This community’s lone mill operated for 130 years before finally shutting down.


Visit


Things to Do

  • Historic Banning Mill, 205 Horseshoe Dam Road: Visit the historic Banning Mill situated on Snake Creek. This site was home to textile manufacturing for 130 years before finally shutting down in the 1970s. The remote site can be accessed via hiking trails after paying a small fee to the Historic Banning Mills resort.
  • McIntosh Reserve Park, 1046 West McIntosh Circle: The McIntosh Reserve Park is 527 acres packed with history, trails, a splash water park, pavilions, and sweeping frontage on the Chattahoochee River. The park is a favorite of hikers and equestrian riders.

History


  • Photo of mill workers posing for group photo
    Photo courtesy: CPH Collection

In 1849, Bowen Mill started manufacturing along Snake Creek in Whitesburg. The mill manufactured skeins of coarse yarn used in osnaburg, grain sacks.  When the mill burned down, in 1851, the Bowen brothers sold their assets to William Amis who reopened the mill in 1866 under the name of Carroll Manufacturing.

In 1880, the mill changed hands again and became Hutcheson Mill, which manufactured cotton sheeting and shirting fabric. Hutcheson Mill, over the next fifteen years, became an innovative enterprise powered by electricity. By 1895, Hutcheson’s textile mill had 5,000 spindles, 240 employees, and 1,300 acres.  

Sold in 1921, the mill took on the name Banning Mill. Between the 1930s and 40s, during the Great Depression through World War II, Banning Mill closed and reopened many times. By the 1950s, Banning Mill made yarn for carpet but despite their effort to become innovative, the mill closed in 1971, after 130 years of operation.  

In the late 1940s, A.L. Fuller and Charlie Goodroe established a cotton mill, called Virginia Manufacturing Company, to spin yarn in downtown Whitesburg. One of the most common jobs for women working in cotton mills during this time was operating the spinning frame. A former spinner recalls, “My dad didn’t want me to spin, because he said it was too hard. And spinning was hard, but I loved it.”

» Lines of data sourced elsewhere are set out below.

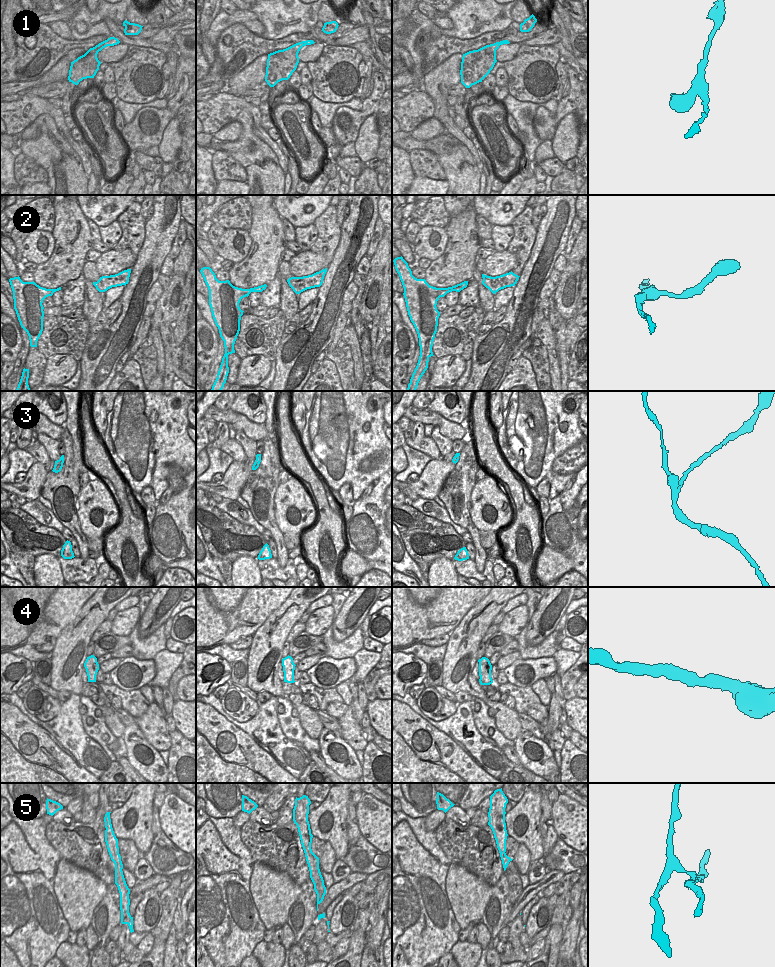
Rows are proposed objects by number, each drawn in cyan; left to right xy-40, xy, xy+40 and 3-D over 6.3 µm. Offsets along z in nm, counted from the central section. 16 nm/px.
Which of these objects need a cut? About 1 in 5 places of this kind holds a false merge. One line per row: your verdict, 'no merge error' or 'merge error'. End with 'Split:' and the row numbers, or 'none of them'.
1: no merge error
2: no merge error
3: merge error
4: no merge error
5: merge error
Split: 3, 5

James Briggs eventually bought the company to add to his franchise, which included mills in Tallapoosa and Columbus, Georgia. He added a braid mill and started manufacturing cords for Venetian blinds, shipping the completed cords to the Tallapoosa plant for assembly. Later, Briggs sold his company to Gibson LaFoy, Ralph Hart, and Martha Arnold who continued cord manufacturing under the name West Georgia Mills, Inc. After the mill burned down, the three stockholders sold their company to Willington Technical Industries, who went through a series of name variations. Willington rebuilt the mill, moving it from its original location downtown to Willington Mill road.